Lee S. Schwartzberg, MD: Also, GERD is another, and patients can experience that as nausea. As we talked about, nausea is multifactorial. It’s subjective, and there are many different ways you can get to that sensation of nausea, whether it’s anorexia or decreased gastric motility or the actual toxic effect of chemotherapy. So I think what I’m hearing is: careful patient history, particularly for breakthrough or refractory CINV, and then individualizing and personalizing dosing for that going forward, once you’ve established that you’re giving the most effective regimen. What do you think the future holds for CINV? Eric, what do you see going forward?

Eric Roeland, MD: I think it will always be an issue, even with our targeted agents. And I think that’s just because of these individualized risk factors that we’re still trying to tease out. We need to prioritize it and educate on all things we discussed and then deal with this in the real world. Currently, many of our decisions are being based on drug cost. So putting that all together is really where we need to go.

Lee S. Schwartzberg, MD: Other thoughts about future needs and unmet needs?

Howard Levine, PharmD: I think part of it right now, which we mentioned a couple of times, is education. The unmet need is, in my eyes, drugs are available to treat many more patients who are being treated. And unless you understand their role in therapy and apply it, it’s just not going to work. Obviously, the drug is great. If the patient doesn’t take it, it doesn’t do a thing for them. So getting to the grassroots level, the treatment level, and saying “Here’s what we have. Here’s what needs to be done for best practice.” And then, “What’s the best way to do it in your practice? What’s the best way to integrate this into your practice?” Because, obviously, based on surveys you mentioned, it’s not being used. Effective therapy is just not being used in the vast majority of patients.

Lee S. Schwartzberg, MD: To emphasize this point—education. Education of practitioners, education of the multidisciplinary team, and education, importantly, of patients to report back to us because this is a symptom that we can manage and hopefully prevent in the majority of patients.

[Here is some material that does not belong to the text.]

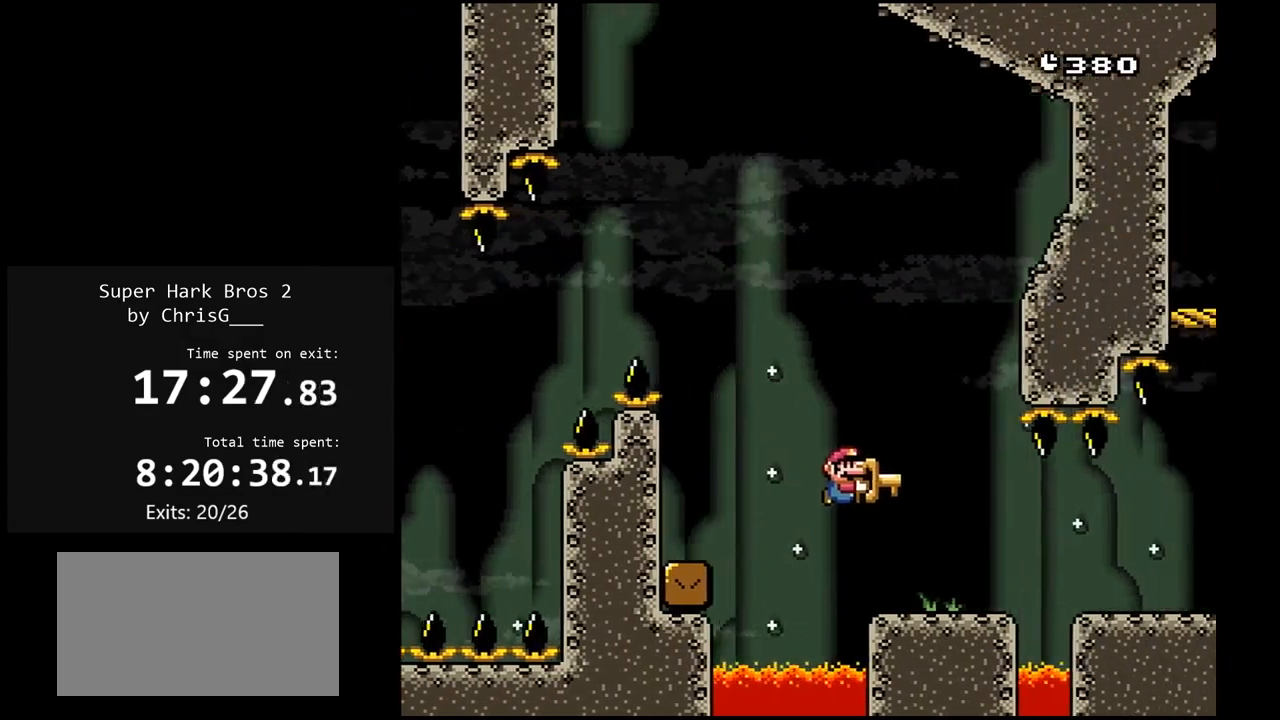
{"buttons": ["Y", "DPAD_RIGHT"], "events": [[450, "B", "up"]]}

And even if we don’t prevent it, we have other ways of working on this.

Howard Levine, PharmD: Absolutely.

Dawn Dolan, PharmD, BCOP: Let’s take education a step further. Educate payers. We shouldn’t be running into situations where we have to beg to give the patient the correct regimen.

Lee S. Schwartzberg, MD: And we can, perhaps, educate them that the downstream costs, as we’ve mentioned, are something they need to focus on. It’s not just about the cost of the regimen. It’s understanding what the consequences are and that they’ll probably save money in the long run if we give the best therapy up front.

This has been an extremely informative discussion, and before we end it, I’d like to get closing thoughts from each of our panelists. I want to thank them for just an exceptional discussion. Dr Roeland, what are your closing thoughts?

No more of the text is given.